■ TASKS AND EXERCISES
[1] In the Nio news excerpt, which investors was the reported $3 billion fundraising said to focus on?
[2] Copy the stretch of the Nio news excerpt from "Nio quickly issued" through "that same day.".

■ SOURCE TEXT
BEGIN

As always, InvestingPro users got these headlines at lightning speed. Never miss another opportunity to secure an edge for your portfolio.

Nio denies fundraising efforts

Chinese EV builder NIO (HK:) (NYSE:) saw its shares dented amid reports of a potential $3 billion fundraising effort.

Bloomberg reported that Nio was contemplating raising an additional $3B from investors, with a particular focus on Middle Eastern backers. These reports, attributed to unnamed sources, suggested that the fundraising might occur as early as next year, although they also said talks remained in progress and were subject to change.

Nio quickly issued a statement countering these claims, asserting that they currently had no reportable capital raising activity, except for a recent convertible notes offering completed that same day.

END

■ MATERIAL SUPPLIED
BEGIN

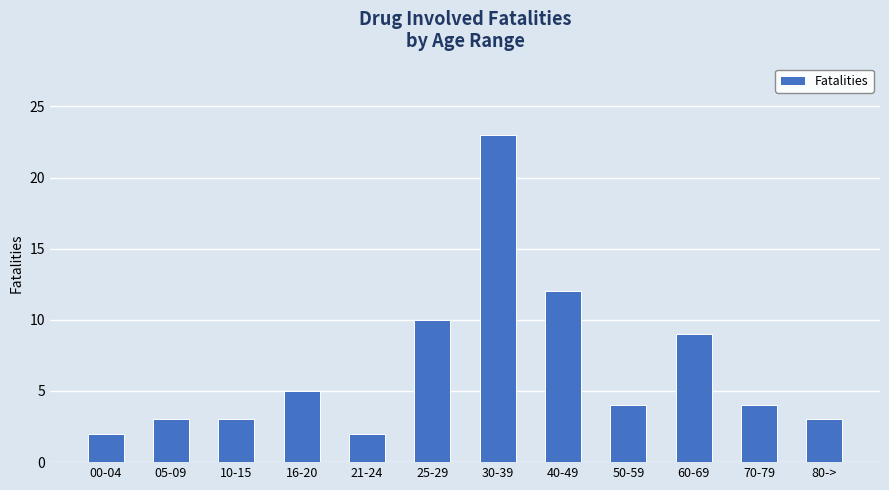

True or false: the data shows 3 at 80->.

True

END
BEGIN

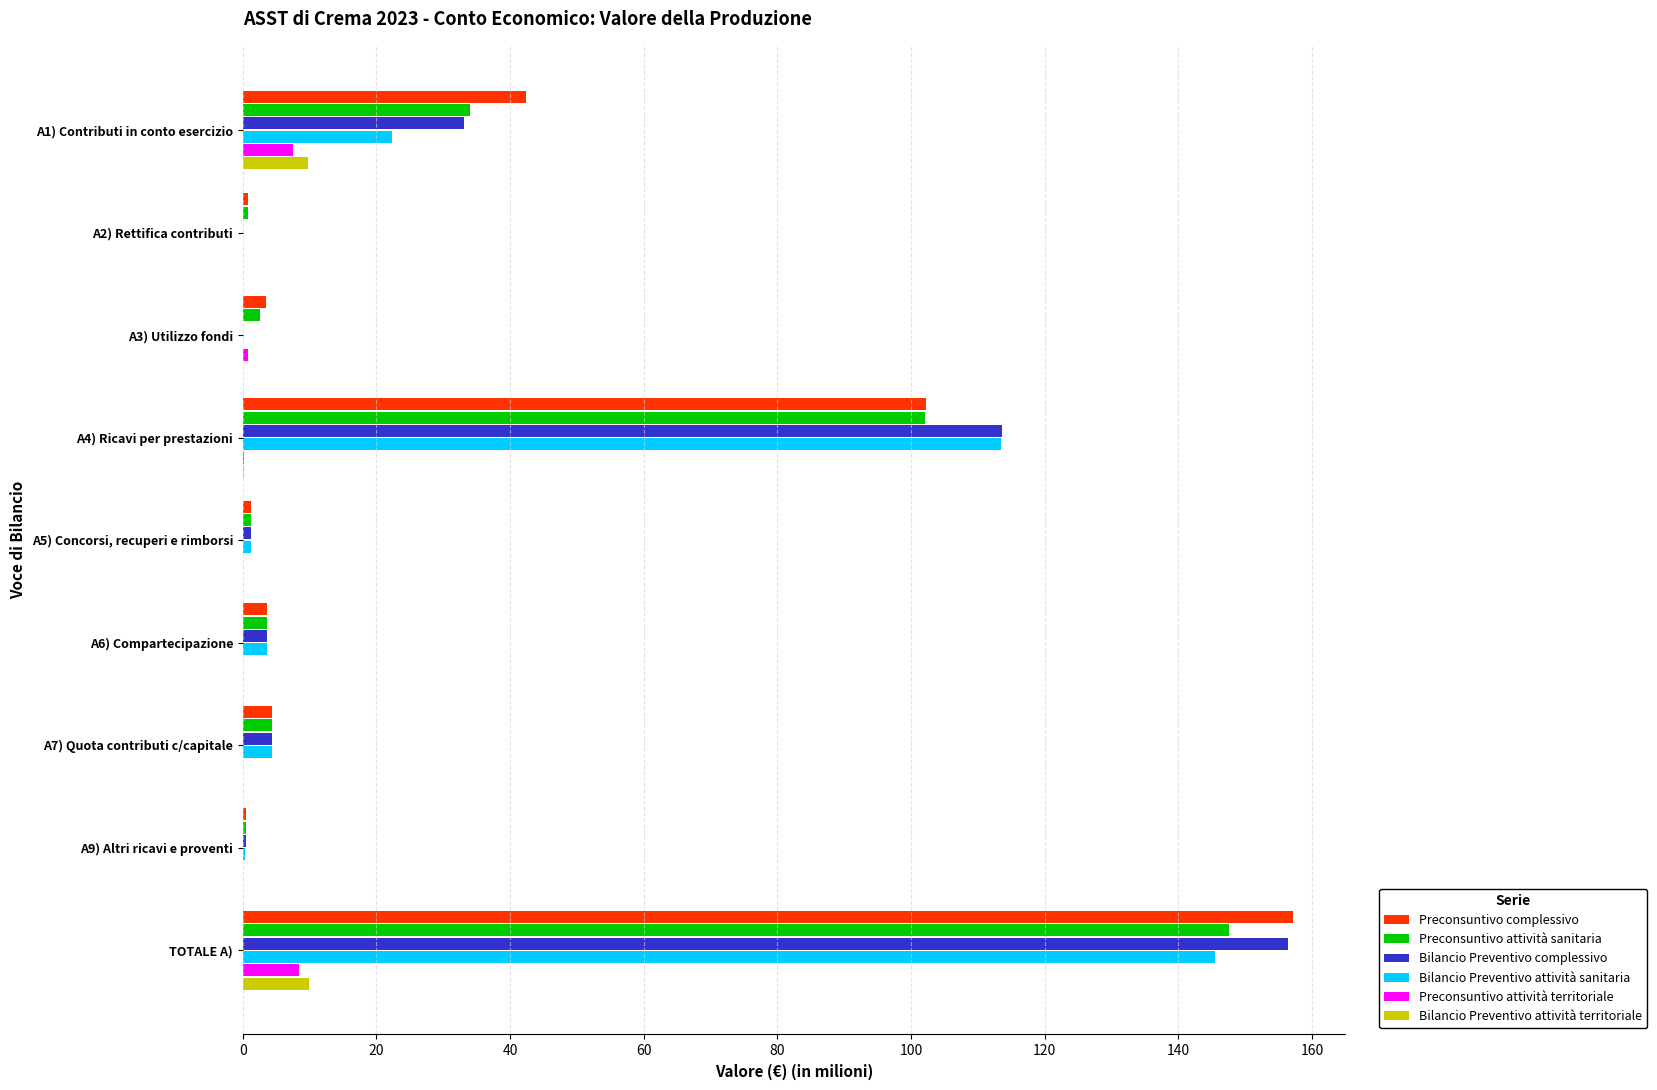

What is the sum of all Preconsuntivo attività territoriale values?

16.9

END

■ PROBLEM SOLUTIONS
[1] Middle Eastern backers.

[2]
Nio quickly issued a statement countering these claims, asserting that they currently had no reportable capital raising activity, except for a recent convertible notes offering completed that same day.